Wie gnädig hatte Gott in den Wochen der Krankheit des Papas Frieden gewährt, so dass keine Aufregung und Unruhe der Bolschewiki die Ruhe in seinem Krankenzimmer trübte. Unsere Kinder, besonders Lenchen und Clara, waren zu dieser Zeit sehr krank mit Scharlach. Am Tag der Beerdigung lagen sie noch im Bett, wenn auch in Ordnung. Meine liebe Renate hatte damals eine sehr arbeitsreiche und harte Zeit. 

Die damalige Ruhe war nur die Ruhe vor dem Sturm. Es begann einige Tage nach dem Spaß mit einer Getreidebeschaffungskommission unter der Leitung von Kommissar Lehmann. Da die Leute bereits alles Getreide geliefert hatten, das sie entbehren konnten, wurde kaum etwas gesammelt. So begannen sie, alles zu nehmen, was mit Gewalt zurückgelassen wurde. Rote Soldaten waren immer auf der Straße und fast jeden Tag wurden Menschen zur Befragung zum Sowjet gerufen. 

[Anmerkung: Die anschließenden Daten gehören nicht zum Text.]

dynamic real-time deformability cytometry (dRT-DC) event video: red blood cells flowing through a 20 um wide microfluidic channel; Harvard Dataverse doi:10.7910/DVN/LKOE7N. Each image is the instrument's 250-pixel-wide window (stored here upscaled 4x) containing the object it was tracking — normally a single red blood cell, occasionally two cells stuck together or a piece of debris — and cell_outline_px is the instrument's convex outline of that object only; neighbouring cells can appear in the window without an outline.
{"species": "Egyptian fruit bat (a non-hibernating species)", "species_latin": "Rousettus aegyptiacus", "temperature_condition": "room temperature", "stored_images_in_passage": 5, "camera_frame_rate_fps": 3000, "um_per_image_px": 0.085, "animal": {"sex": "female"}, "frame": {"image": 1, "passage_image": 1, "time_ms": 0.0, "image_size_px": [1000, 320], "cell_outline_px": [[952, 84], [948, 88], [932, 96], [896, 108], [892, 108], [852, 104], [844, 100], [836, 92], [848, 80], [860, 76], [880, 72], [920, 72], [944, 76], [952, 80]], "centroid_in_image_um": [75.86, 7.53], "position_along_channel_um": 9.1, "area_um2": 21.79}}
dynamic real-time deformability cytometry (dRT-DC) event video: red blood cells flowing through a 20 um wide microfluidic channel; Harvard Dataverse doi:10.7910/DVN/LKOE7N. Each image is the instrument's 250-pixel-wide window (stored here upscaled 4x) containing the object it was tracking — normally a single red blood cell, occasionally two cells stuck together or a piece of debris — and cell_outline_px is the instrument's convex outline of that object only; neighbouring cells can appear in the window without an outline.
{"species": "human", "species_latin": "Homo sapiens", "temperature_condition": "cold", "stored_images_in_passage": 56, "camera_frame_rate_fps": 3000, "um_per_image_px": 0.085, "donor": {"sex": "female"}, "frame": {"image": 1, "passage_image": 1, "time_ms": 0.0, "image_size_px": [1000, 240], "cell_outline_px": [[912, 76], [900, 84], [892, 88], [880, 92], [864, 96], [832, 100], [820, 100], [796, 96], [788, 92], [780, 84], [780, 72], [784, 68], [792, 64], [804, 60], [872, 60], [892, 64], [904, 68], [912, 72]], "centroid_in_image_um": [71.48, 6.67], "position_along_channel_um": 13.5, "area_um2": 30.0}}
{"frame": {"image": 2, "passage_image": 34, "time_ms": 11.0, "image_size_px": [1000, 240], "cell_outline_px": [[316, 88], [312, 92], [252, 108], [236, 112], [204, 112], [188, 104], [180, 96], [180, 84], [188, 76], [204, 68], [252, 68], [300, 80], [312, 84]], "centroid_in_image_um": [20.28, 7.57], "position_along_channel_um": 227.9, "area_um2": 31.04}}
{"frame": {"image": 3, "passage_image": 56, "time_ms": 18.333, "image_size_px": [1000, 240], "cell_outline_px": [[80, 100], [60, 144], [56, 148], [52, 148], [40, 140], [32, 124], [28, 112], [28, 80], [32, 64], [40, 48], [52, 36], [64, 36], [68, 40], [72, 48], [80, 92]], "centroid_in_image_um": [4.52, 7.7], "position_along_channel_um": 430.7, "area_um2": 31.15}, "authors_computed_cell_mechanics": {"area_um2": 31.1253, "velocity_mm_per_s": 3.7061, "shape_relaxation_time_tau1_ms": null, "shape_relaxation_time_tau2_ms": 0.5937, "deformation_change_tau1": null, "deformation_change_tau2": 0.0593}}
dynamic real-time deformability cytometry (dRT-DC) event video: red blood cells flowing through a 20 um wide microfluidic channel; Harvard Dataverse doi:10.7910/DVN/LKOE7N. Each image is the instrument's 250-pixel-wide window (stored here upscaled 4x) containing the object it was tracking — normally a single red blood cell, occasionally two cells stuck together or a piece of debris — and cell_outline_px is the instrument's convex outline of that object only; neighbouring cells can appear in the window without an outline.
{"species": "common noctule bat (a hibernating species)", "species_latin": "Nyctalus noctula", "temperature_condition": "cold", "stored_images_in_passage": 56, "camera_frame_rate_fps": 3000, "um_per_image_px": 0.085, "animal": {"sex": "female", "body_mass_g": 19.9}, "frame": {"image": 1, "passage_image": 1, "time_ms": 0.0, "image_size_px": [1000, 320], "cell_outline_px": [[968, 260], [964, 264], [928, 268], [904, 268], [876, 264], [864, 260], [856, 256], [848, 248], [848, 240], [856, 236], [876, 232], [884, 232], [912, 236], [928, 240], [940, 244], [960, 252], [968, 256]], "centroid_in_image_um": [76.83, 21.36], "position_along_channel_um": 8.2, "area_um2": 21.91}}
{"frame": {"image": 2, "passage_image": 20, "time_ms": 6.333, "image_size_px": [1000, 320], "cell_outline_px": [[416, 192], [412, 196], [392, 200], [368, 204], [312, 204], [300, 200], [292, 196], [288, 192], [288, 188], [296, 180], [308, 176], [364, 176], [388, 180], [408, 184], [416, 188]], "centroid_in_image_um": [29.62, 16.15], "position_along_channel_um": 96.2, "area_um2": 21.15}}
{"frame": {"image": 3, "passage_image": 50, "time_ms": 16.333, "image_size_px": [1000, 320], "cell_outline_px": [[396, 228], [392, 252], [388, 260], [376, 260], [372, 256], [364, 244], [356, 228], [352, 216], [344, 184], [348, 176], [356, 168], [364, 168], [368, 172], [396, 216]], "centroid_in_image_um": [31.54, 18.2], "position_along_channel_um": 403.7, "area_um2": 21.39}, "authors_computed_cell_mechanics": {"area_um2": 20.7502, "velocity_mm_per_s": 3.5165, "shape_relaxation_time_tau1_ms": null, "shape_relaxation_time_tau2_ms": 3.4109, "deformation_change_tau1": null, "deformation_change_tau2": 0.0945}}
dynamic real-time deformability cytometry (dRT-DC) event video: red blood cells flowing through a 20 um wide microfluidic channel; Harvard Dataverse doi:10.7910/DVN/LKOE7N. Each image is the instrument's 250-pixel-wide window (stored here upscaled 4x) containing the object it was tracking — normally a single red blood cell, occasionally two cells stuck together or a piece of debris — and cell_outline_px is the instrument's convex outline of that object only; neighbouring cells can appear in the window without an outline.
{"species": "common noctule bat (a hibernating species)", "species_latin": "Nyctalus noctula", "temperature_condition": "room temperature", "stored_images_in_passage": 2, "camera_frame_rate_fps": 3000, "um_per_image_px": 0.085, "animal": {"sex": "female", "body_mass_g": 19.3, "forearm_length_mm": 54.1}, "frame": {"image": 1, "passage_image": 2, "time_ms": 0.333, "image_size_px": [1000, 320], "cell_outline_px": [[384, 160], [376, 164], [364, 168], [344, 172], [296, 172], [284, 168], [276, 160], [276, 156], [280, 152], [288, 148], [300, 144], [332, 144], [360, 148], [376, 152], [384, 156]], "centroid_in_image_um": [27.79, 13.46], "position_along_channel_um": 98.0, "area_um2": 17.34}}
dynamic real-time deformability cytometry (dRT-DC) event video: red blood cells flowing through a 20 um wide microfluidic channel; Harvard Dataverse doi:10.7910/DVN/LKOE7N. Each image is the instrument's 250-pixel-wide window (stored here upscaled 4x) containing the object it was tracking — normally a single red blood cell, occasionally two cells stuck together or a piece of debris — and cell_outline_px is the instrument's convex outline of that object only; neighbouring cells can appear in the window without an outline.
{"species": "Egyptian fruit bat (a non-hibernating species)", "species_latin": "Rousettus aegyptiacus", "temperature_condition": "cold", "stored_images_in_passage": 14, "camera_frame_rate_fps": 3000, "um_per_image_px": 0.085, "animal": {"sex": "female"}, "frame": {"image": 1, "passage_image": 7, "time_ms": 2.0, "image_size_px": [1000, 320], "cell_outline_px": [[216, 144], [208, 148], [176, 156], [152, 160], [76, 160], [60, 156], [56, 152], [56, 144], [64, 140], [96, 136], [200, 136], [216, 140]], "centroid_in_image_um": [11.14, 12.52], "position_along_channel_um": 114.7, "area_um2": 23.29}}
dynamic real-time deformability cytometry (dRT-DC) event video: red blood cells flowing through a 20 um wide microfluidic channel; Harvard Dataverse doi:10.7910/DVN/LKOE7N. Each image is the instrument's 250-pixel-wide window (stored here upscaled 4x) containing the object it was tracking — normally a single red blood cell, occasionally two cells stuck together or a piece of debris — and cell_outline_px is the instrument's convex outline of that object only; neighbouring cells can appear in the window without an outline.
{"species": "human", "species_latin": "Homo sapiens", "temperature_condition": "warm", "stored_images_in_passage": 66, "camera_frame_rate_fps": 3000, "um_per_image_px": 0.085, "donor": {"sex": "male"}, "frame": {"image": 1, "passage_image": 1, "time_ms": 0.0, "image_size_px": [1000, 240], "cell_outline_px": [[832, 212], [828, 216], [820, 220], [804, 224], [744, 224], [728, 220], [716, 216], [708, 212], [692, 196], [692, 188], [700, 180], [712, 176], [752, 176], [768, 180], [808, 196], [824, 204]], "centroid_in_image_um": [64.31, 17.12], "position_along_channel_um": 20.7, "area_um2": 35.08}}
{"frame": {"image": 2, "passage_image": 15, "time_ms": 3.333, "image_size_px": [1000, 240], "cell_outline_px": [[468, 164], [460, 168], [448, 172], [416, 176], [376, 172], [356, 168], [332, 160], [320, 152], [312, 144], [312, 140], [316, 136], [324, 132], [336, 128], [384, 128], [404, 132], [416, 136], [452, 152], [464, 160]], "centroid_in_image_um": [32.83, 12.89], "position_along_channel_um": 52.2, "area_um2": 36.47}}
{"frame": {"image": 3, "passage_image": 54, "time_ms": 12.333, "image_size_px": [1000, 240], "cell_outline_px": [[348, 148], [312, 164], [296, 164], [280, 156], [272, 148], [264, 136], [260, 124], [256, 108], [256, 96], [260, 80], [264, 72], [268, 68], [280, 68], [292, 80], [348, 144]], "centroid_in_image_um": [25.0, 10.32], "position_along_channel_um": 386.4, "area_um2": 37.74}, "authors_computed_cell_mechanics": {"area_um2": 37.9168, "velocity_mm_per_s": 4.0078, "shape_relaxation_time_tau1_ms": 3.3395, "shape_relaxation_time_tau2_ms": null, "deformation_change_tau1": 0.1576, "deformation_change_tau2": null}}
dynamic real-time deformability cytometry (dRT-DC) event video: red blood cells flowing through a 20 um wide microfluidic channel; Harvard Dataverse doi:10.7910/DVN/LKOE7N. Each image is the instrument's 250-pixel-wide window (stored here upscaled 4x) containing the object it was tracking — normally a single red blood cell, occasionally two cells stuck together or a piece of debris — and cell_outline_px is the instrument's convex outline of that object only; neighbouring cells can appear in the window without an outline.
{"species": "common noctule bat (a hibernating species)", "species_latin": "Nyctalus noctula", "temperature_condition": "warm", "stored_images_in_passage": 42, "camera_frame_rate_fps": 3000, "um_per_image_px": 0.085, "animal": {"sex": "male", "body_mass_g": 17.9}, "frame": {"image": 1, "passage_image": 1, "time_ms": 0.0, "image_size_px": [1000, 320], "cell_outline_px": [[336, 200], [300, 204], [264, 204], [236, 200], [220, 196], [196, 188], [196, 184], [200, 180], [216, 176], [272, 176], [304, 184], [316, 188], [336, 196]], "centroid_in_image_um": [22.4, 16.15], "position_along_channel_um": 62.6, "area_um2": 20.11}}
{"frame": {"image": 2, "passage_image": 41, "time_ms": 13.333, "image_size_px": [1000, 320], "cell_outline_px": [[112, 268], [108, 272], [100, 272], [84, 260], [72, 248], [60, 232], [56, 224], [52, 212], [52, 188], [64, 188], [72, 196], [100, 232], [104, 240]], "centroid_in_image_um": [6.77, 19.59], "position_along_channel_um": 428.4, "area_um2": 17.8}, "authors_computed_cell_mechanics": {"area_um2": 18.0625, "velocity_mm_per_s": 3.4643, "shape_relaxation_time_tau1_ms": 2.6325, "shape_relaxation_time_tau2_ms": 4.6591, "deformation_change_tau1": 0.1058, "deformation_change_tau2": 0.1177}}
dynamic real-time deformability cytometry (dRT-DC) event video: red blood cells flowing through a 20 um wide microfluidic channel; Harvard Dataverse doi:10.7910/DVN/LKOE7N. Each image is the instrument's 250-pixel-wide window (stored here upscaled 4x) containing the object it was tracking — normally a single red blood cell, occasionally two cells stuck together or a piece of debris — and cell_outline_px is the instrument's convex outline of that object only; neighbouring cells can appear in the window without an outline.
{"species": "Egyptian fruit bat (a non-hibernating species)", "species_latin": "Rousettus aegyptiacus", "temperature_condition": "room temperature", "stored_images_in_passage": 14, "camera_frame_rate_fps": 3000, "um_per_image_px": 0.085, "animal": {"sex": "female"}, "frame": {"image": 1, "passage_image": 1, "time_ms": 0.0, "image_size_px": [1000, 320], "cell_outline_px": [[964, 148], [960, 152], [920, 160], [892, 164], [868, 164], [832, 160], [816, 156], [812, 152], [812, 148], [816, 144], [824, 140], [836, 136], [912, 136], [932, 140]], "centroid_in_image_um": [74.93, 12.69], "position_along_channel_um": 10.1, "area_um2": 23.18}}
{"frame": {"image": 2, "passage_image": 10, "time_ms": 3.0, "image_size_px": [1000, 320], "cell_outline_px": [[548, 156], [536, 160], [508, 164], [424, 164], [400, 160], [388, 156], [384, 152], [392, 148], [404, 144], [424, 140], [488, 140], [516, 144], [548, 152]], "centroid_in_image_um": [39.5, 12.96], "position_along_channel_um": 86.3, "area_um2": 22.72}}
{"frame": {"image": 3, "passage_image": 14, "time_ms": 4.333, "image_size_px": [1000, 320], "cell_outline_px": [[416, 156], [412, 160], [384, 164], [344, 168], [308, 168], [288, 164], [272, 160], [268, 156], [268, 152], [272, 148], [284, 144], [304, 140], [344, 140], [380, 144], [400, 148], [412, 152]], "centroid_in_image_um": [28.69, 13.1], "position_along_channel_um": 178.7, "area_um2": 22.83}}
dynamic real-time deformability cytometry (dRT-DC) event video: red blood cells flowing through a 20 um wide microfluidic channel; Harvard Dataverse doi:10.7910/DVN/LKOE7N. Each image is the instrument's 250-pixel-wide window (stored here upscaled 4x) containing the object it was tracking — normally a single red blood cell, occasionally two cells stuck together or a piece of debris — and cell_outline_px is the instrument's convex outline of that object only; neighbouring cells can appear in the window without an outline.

Bisher konnten wir alle Anforderungen erfüllen, aber sicherlich nicht nur aus der schlechten Ernte 1920, sondern auch aus dem versteckten Weizen, den wir im Mai gedroschen hatten. Dadurch waren wir in der Lage, unsere Tiere und Maschinen zu halten, die viele Bauern bereits verloren hatten. Aber es gab eine 

uns ständig in Gefahr und Angst zu bringen. Wie dankbar waren wir, dass unserem lieben Papa all das erspart blieb. 

Nach mehreren Wochen dieser abscheulichen Plünderung ist Lehmann schließlich gegangen. Aber etwas anderes wartete schon auf uns: die „Freiwillige Zwangskredite“. Die Regierung brauchte Geld und jede Behörde musste einen Kredit anbieten. Zu diesem Zeitpunkt war das Geld so aufgebläht, dass die gesammelten Summen einfach enorm waren. Aber das war nicht gut genug. Der Schrei war, dass die Bourgeoisie („Kulaken“) noch viel Geld hat. Sie müssen mehr geben! Und wieder gaben wir, in der Hoffnung, dass dies die Bolschewiki aus unseren Häusern heraushalten würde.

Bald kam ein weiterer Auftrag, um noch einmal zu bezahlen, und für jeden wurde der Betrag angegeben. Diejenigen, die nicht in der Lage waren, die Zahlungen zu leisten, wurden mit Vieh und Maschinen konfisziert. Ich konnte auch diese neueste Anforderung bezahlen, woraufhin der Befehl kam, dass J.J. Dyck den gleichen Betrag noch einmal bezahlen muss, sonst würden seine Rinder beschlagnahmt. Und ich habe es bezahlt, zum dritten Mal! So bin ich der Beschlagnahmung entkommen. Unter all diesen Bedrohungen war Weihnachten und Neujahr gekommen und gegangen. Der Besuch der Kirche war schlecht, weil die Pferde zu schwach waren, um die Schlitten zu ziehen. Inzwischen hatten meine Schwester Anna und Alexander Quiring still und leise ihre Verlobung in unserem Haus gefeiert.